| TASKS TO CARRY OUT |
a - Answer these questions from the forum thread, one per line:
(i) How many units did the first C27J order cover, according to the opening post?
(ii) Which aircraft does JF3D expect the C27J to replace?
(iii) What does twoeagles compare the C27J to?
b - In one to three sentences, explain why JF3D, in the forum thread, calls replacing the Sherpa a good thing.
c - Please quote the forum thread between "Seems like a" and "is in Iraq.", inclusive.

| PASSAGE PROVIDED |
↓↓↓

# Alenia C27J Spartan win a contract with US ARMY and USAF



## Parmigiano (Jun 14, 2007)

Go Italy Go !!!  


The C27J won a first order of 75+40 units for US Army and USAF
A real huge thing for the standards of the small Italian aerospace industry


Finmeccanica - C27J Spartan - Alenia Aeronautica


----------



## FLYBOYJ (Jun 14, 2007)

Cool.....


----------



## DerAdlerIstGelandet (Jun 14, 2007)

Seems like a good aircraft.


----------



## JF3D (Jun 22, 2007)

Probably gonna replace the Sherpa. Which is a good thing, not a bad bird but never intended to be used the way it is in Iraq.


----------



## DerAdlerIstGelandet (Jun 22, 2007)

Tell me about. We almost collided a few times with a Sherpa in Iraq because they were flying as low as we were!


----------



## twoeagles (Jun 22, 2007)

It's like a baby Hercules! A trim looking hauler.


----------



## JF3D (Jun 22, 2007)

DerAdlerIstGelandet said:


> Tell me about. We almost collided a few times with a Sherpa in Iraq because they were flying as low as we were!






Lower, I was looking up at you guys. 8)


----------

↑↑↑

| RECORDS SUPPLIED |
↓↓↓

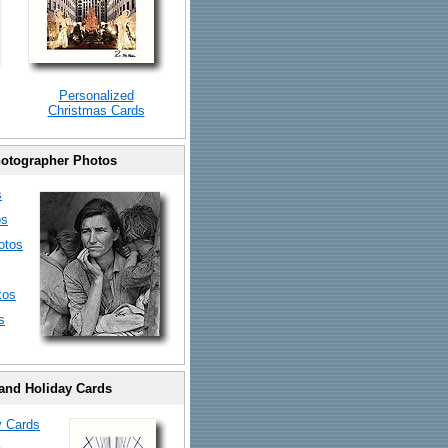
Personalized
Christmas Cards
otographer Photos
s
os
otos
tos
s
and Holiday Cards
y Cards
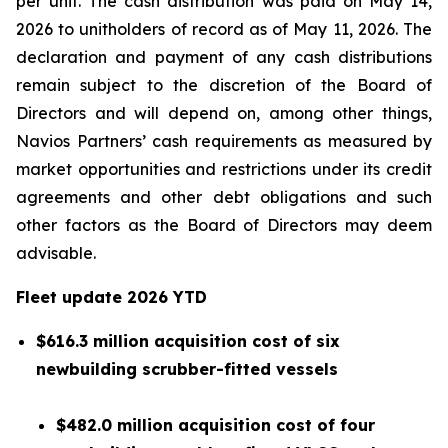
per unit. The cash distribution was paid on May 14,
2026 to unitholders of record as of May 11, 2026. The
declaration and payment of any cash distributions
remain subject to the discretion of the Board of
Directors and will depend on, among other things,
Navios Partners’ cash requirements as measured by
market opportunities and restrictions under its credit
agreements and other debt obligations and such
other factors as the Board of Directors may deem
advisable.
Fleet update
2026 YTD
$616.3 million acquisition cost of six
newbuilding scrubber-fitted vessels
$482.0 million acquisition cost of four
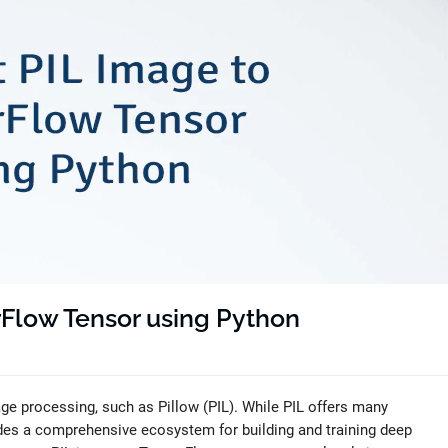
rFlow Tensor using Python
age processing, such as Pillow (PIL). While PIL offers many
des a comprehensive ecosystem for building and training deep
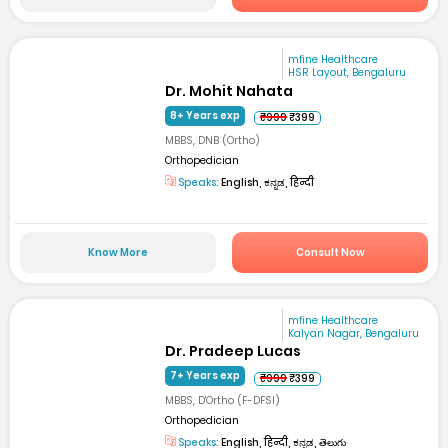
mfine Healthcare
HSR Layout, Bengaluru
Dr. Mohit Nahata
8+ Years exp
₹999
₹399
MBBS, DNB (Ortho)
Orthopedician
Speaks:
English, ಕನ್ನಡ, हिन्दी
Know More
Consult Now
mfine Healthcare
Kalyan Nagar, Bengaluru
Dr. Pradeep Lucas
7+ Years exp
₹999
₹399
MBBS, D'Ortho (F-DFSI)
Orthopedician
Speaks:
English, हिन्दी, ಕನ್ನಡ, తెలుగు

↑↑↑

| ANSWERS GIVEN |
a -
(i) 75+40 units, for the US Army and USAF.
(ii) The Sherpa.
(iii) A baby Hercules.

b - JF3D says the Sherpa is not a bad aircraft but was never intended to be used the way it is in Iraq. For that reason, replacing it with the C27J would be a good thing.

c -
Seems like a good aircraft.


----------



## JF3D (Jun 22, 2007)

Probably gonna replace the Sherpa. Which is a good thing, not a bad bird but never intended to be used the way it is in Iraq.